Je me retiens de lui répondre qu’il peut le chanter, comme l’a fait Bécaud.
— Si vous ne la retrouvez pas, vous chercherez une autre camarade d’ébats, philosophé-je. Ce qui importe, c’est d’avoir réintégré votre virilité. Vos prouesses récentes sont le gage d’une totale résurrection.
— A la poudre de cantharide, soupire-t-il, amer.
— Et alors ? Dédaigne-t-on une voiture parce qu’on met de l’essence dedans pour la faire avancer ?
Voilà, j’ai trouvé le bon argument.
— Diable d’optimiste ! s’écrie-t-il. Buvons donc une vodka glacée pour nous stimuler.
J’évite de lui objecter qu’à pareille heure et après notre voyage, rien ne serait plus stimulant pour moi que mon lit.

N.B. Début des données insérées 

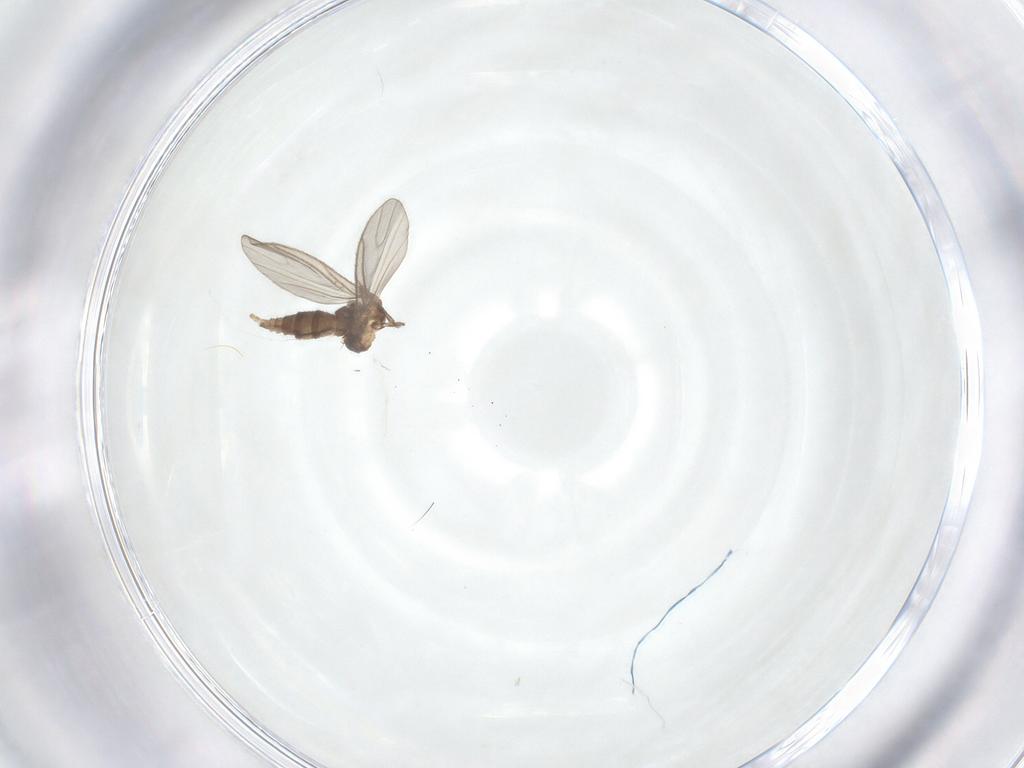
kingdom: Animalia
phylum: Arthropoda
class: Insecta
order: Diptera
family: Sciaridae
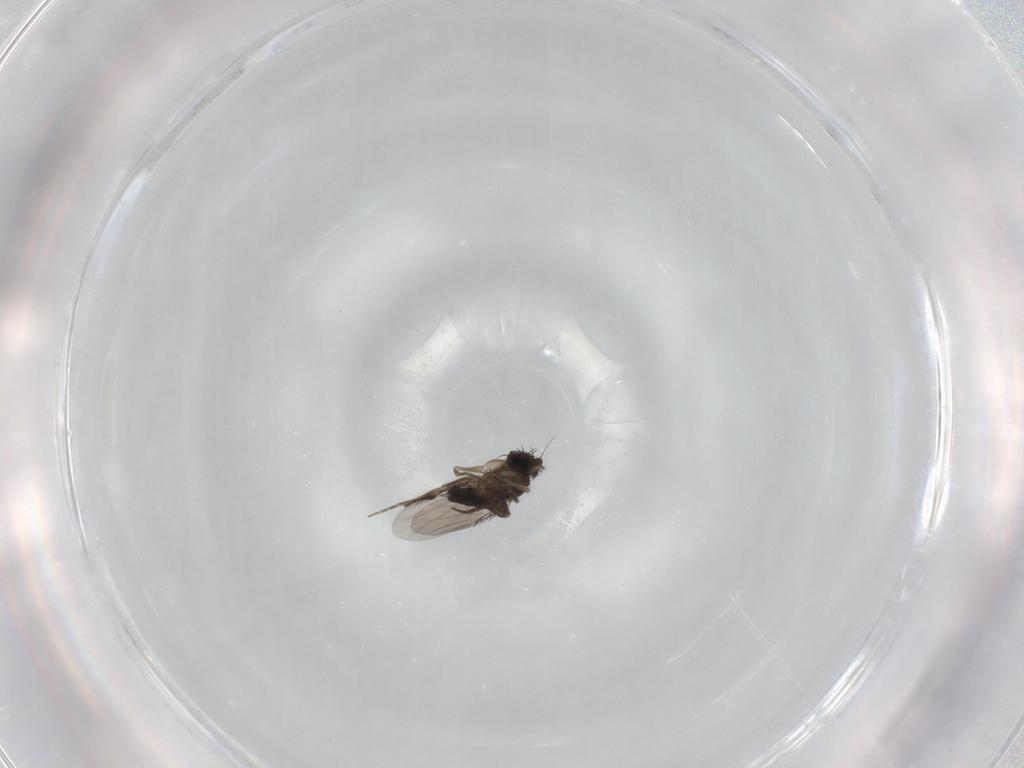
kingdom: Animalia
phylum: Arthropoda
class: Insecta
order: Diptera
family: Phoridae
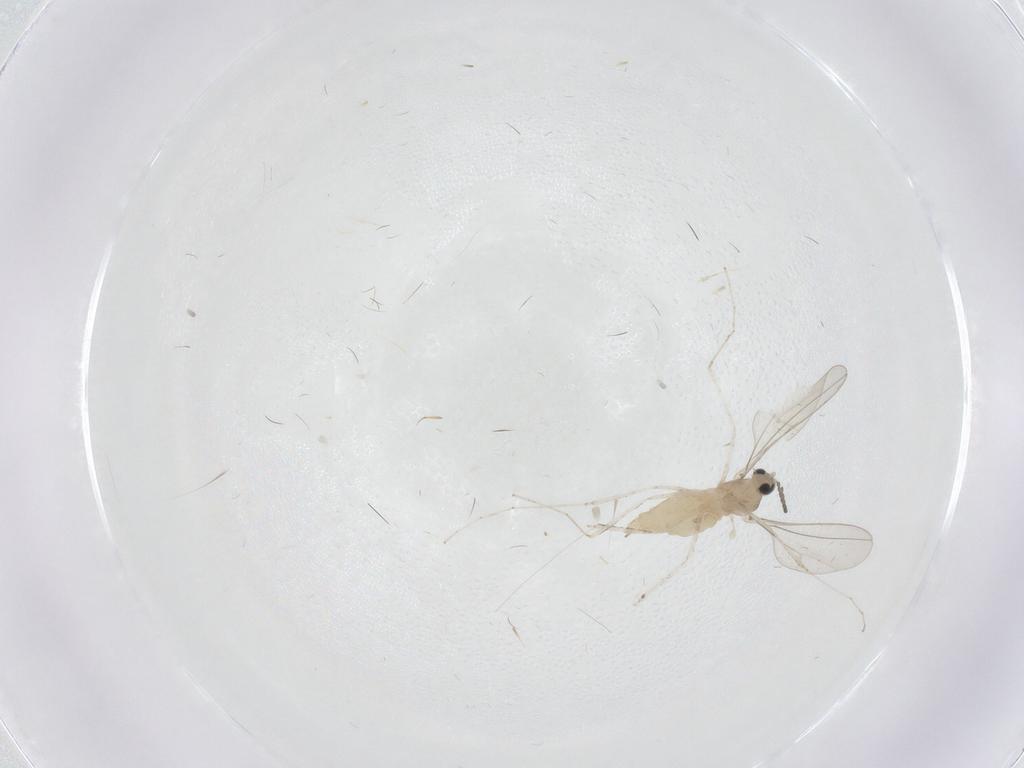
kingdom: Animalia
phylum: Arthropoda
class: Insecta
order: Diptera
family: Cecidomyiidae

Nous attaquons la troisième Moskowskaya lorsqu’un important personnage s’insinue jusqu’à nous à travers la foule du bar. Il ressemble à Charles Bronson sans le côté shar-pei vérolé. Moustache en virgules de chiottes, paupières gonflées au gaz de ville et l’air faussement terrible d’un mou qui joue au dur devant sa glace.
Ayant travaillé des coudes, il dépose ceux-ci sur l’acajou du rade.

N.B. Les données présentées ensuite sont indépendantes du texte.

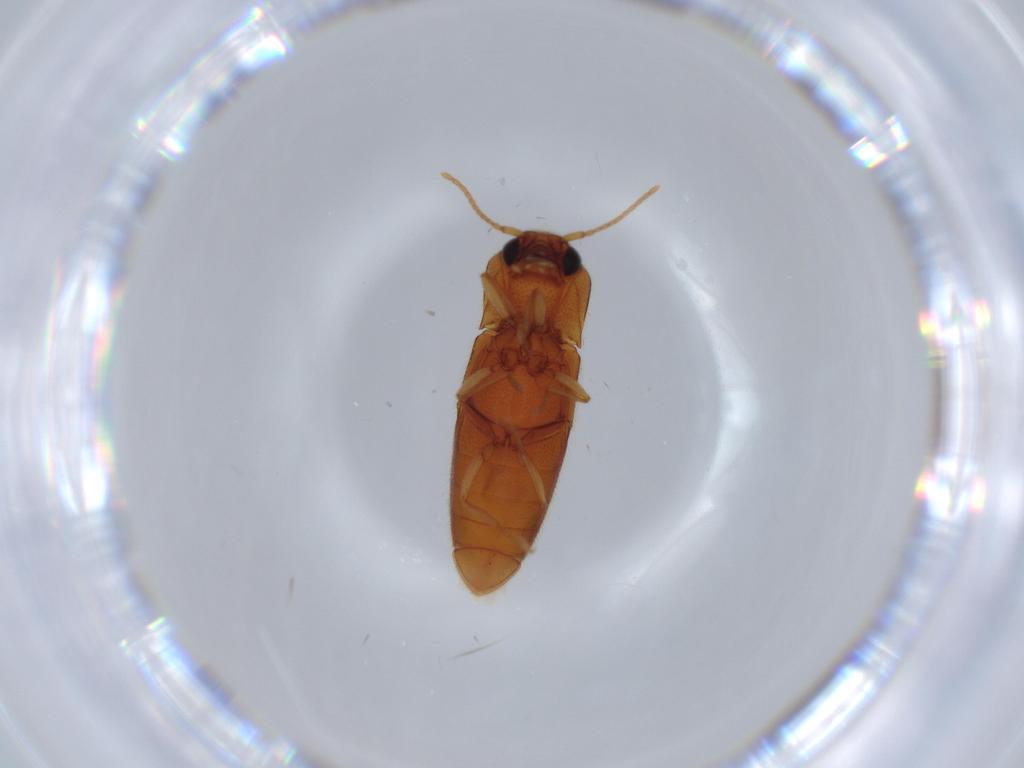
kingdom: Animalia
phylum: Arthropoda
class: Insecta
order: Coleoptera
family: Elateridae
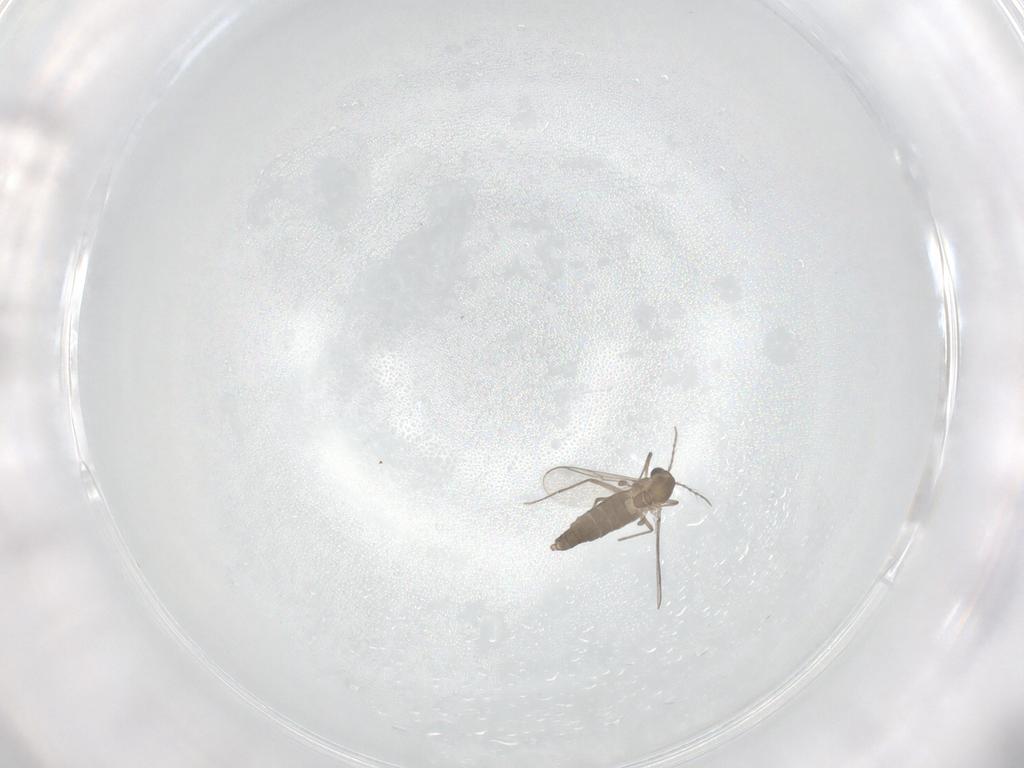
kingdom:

— Tsing kouan wong ! lance-t-il à l’un des barmen.
Qu’illico, ce dernier verse une énorme rasade de gin dans une chope qu’il finit d’emplir avec de la bière. M’est avis que si je m’enfilais deux trucs commak à la suite, je rentrerais en marchant sur les genoux et en utilisant ma queue en guise de canne.
Le mec s’enfonce les deux tiers du breuvage, puis rote langoureusement. Ils mettent de la volupté partout, ces Asiatiques.
Soudain, j’éprouve une piqûre à la cuisse droite, comme si un insecte me dardait. Je vais pour le chasser quand le faux Bronson fait avec brusquerie :
— Non !
— Pardon ?
— C’est moi qui vous pique, dit-il, ne bougez surtout pas. J’utilise une minuscule seringue contenant une décoction de curare. Il suffirait que j’enfonce du pouce le petit piston pour que vous vous écrouliez raide mort devant ce bar : crise cardiaque.
— Intéressant ! fais-je. Ça correspond à quoi, très exactement ?
— Je vais vous expliquer.
— J’aimerais bien, mais est-il indispensable que je garde cette foutue aiguille dans ma chair pour discuter ?
— Tout à fait.
— Eh bien, faites donc.
— Que dites-vous ? murmure le Vieux.
— Je soliloque, Achille.
— Il y a un adolescent qui me cherche, avoue-t-il ; je ne pense pas donner suite après les prouesses que je viens d’accomplir.
— Pouvez-vous vous écarter de moi légèrement, ami très cher ?
— Je vous gêne ?
— Un peu.
Il se distancie de vingt centimètres, ce qui est malaisé dans cette foule. Aussitôt, j’exécute un bond de côté, ce qui déplante la seringue ; synchroniquement, je chope le poignet de mon agresseur. Etreinte d’acier. Je tords. Il geint. Je volte. Cramponne la seringue qu’inventa le bon Savoyard Pravaz. La lui flèche à mon tour dans le prosibe. Tout cela en moins de trois secondes et dans l’indifférence générale.
— Reprenons, murmuré-je à l’oreille du Bronson thaï. Surtout ne bougez pas, car moi je n’ai guère l’habitude de cette arme subtile et un faux mouvement est vite fait.
— Vous avez tort, dit-il d’une voix blanche.
— Pensez-vous, j’applique la règle d’un jeu que vous avez vous-même inventé. Qui êtes-vous ?
— Il y a plusieurs hommes à moi dans cette salle, il avertit au lieu de décliner son identité.
— Croyez-vous qu’ils peuvent empêcher mon pouce d’exercer une pression de quatre millimètres ?
— Je dis un mot et vous prenez une lame de dix-huit centimètres dans le cœur.
— Seulement vous serez mort avant, mon vieux, si votre seringue contient ce que vous dites. Je trouve ces simagrées ridicules, et même de mauvais goût. Moi, quand j’ai quelque chose à dire, je le dis, quelque chose à demander, je le demande ; et si l’on ne me répond pas, j’insiste, à ma façon qui est brutale mais directe.